但查阅源码确认其输出严格限定为US-ASCII字符集（A-Za-z0-9+/=），不可能引入非法字符。

那只能把这个文件单独 adb pull 出来，和使用新版本重新写入的通用原文的文件进行比对，比对后发现前端多了一个特殊符号：

比对两个版本写入文件的差异

于是去请教 AI，才发现我粗鲁的升级时留下了隐患：writeUTF()时写入内容的前两个字节以大端序表示后续 UTF-8 数据的字节长度，我的文件前两个字节分别是0x03、0x58，0x0358 = 856 = 858-2，文件大小刚好是 858 字节。放回到程序里验证:

// 新版本读取-验证
public static String readOrCreate(String fileName) {
    File file = getFile(fileName);
    try (FileInputStream fis = new FileInputStream(file)) {
        byte[] data = new byte[(int) file.length()];
        
        /* append */
        int readCount = fis.read(data);
        if (readCount <= 0) {
            return null;
        }
        String cipherText;
        // 判断是否为旧版本 writeUTF 写入的数据（前两个字节可能标识长度）
        // 一个简单有效的判断：如果前两个字节组成的长度 + 2 等于文件总长度，则为旧格式
        if (readCount >= 2) {
            int utfLen = ((data[0] & 0xFF) << 8) | (data[1] & 0xFF);
            if (utfLen + 2 == readCount) {
                // 旧格式，跳过前两个字节
                cipherText = new String(data, 2, utfLen, StandardCharsets.UTF_8);
            } else {
                // 新格式，使用全部字节
                cipherText = new String(data, 0, readCount, StandardCharsets.UTF_8);
            }
        } else {
            cipherText = new String(data, 0, readCount, StandardCharsets.UTF_8);
        }
        return new String(Base64.decode(cipherText, Base64.NO_WRAP));
    } catch (IOException e) {
        return null;
    }
}

果然在判断为旧格式时，直接跳过前两个字节以后，解析到的文本就正常了。

具体对应在我的场景下，识别到旧格式后return null让外部重新获取数据并通过新方法式写入。

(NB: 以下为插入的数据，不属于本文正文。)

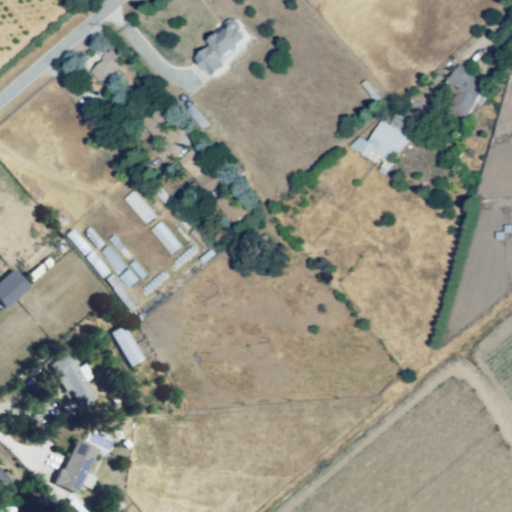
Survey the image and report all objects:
building: (309, 1)
crop: (36, 41)
building: (220, 47)
road: (145, 52)
road: (62, 53)
building: (220, 54)
building: (106, 69)
building: (108, 69)
building: (463, 91)
building: (461, 94)
building: (403, 121)
building: (399, 122)
building: (156, 128)
building: (382, 143)
building: (384, 146)
building: (198, 171)
building: (138, 205)
building: (138, 206)
building: (229, 206)
building: (182, 218)
building: (92, 237)
building: (165, 237)
building: (166, 237)
building: (93, 238)
building: (113, 258)
building: (93, 264)
building: (38, 267)
building: (128, 277)
building: (9, 287)
building: (10, 289)
building: (117, 291)
building: (123, 345)
building: (121, 346)
building: (72, 380)
building: (69, 381)
crop: (434, 446)
building: (73, 465)
road: (33, 474)
building: (110, 511)
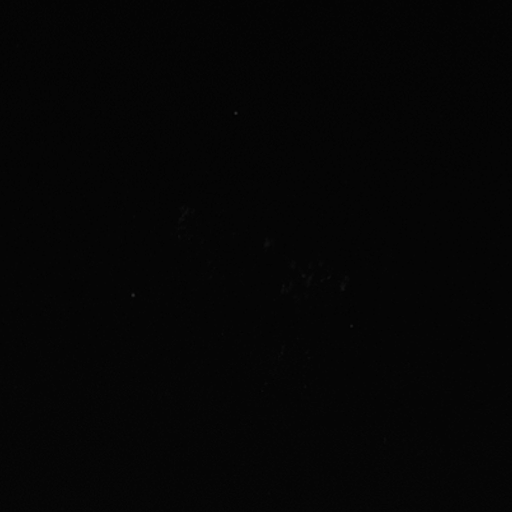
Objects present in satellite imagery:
river: (256, 221)
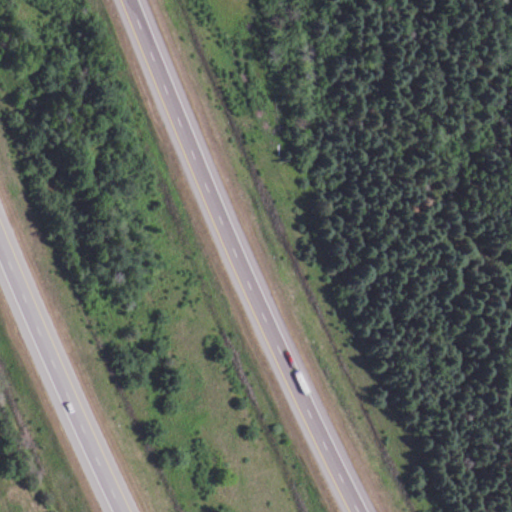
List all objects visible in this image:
road: (240, 257)
road: (61, 372)
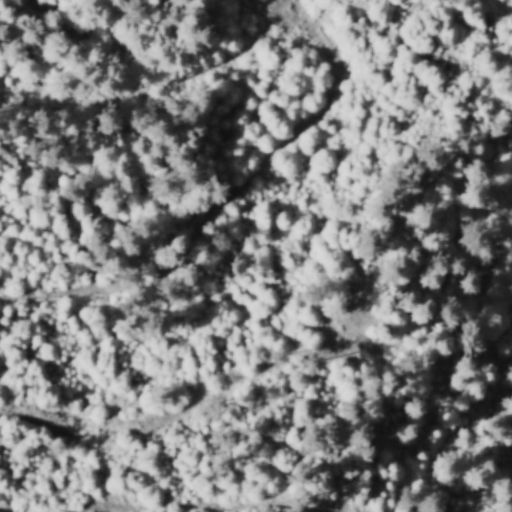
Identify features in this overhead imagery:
road: (138, 87)
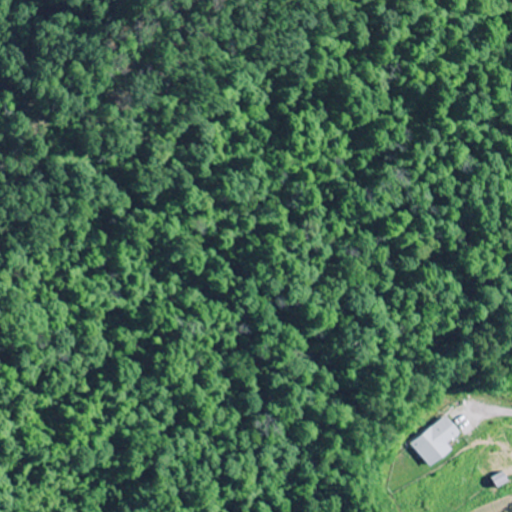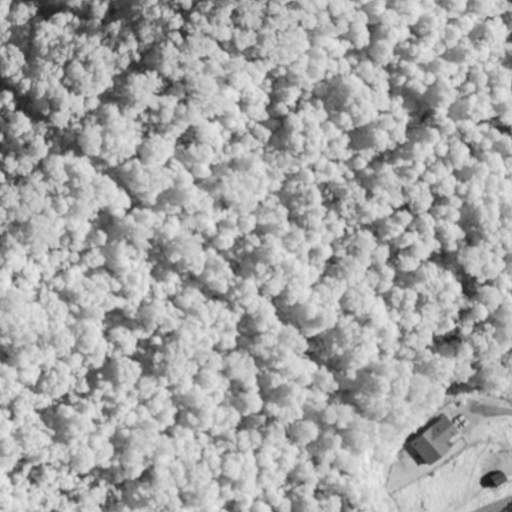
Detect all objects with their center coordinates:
building: (436, 442)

马上提测、发布、推送给客户那边解决问题。可是。。。为什么只是 ALPHA，为什么之前的测试没有出现这个问题？

知其然，还要知其所以然

为什么三个文件里只有这一个文件是错误的，为什么只有这一个客户的配置文件才出现这个错误，这不是简单的 writeUTF 和 stream.read 的差异能解释的。

和 AI 的 Battle

经过了多轮的对话，我终于让 AI 理解了文件格式、写入方法是统一的，而且只有这一个文件是错误的现实。

AI 错误的推论包括：

全部三个文件都会报错，因为 Base64 合法字符的范围不匹配
只有 alpha 文件是真正的writeUTF写入，其他文件根本没有长度头（是原始字节流）
长度头碰巧与数据内容相关，但不是writeUTF写入的
Base64 解码的字符集检查顺序问题
真相揭示：你的代码根本没有对这些文件进行 Base64 解码！

这期间我已经提供了实现方法、原始文件、观察现象，但 AI 还是会坚定的认为我的观察是错误的，还会自以为是的提供它的证据，然后左右脑互搏：

alpha:   0x03 0x58 ... → 字符串开头: '\u0003' 'X' ...
beta:    0x08 0x2C ... → 字符串开头: '\b' ',' ...
gamma:   0x00 0x18 ... → 字符串开头: '\u0000' '\u0018' ...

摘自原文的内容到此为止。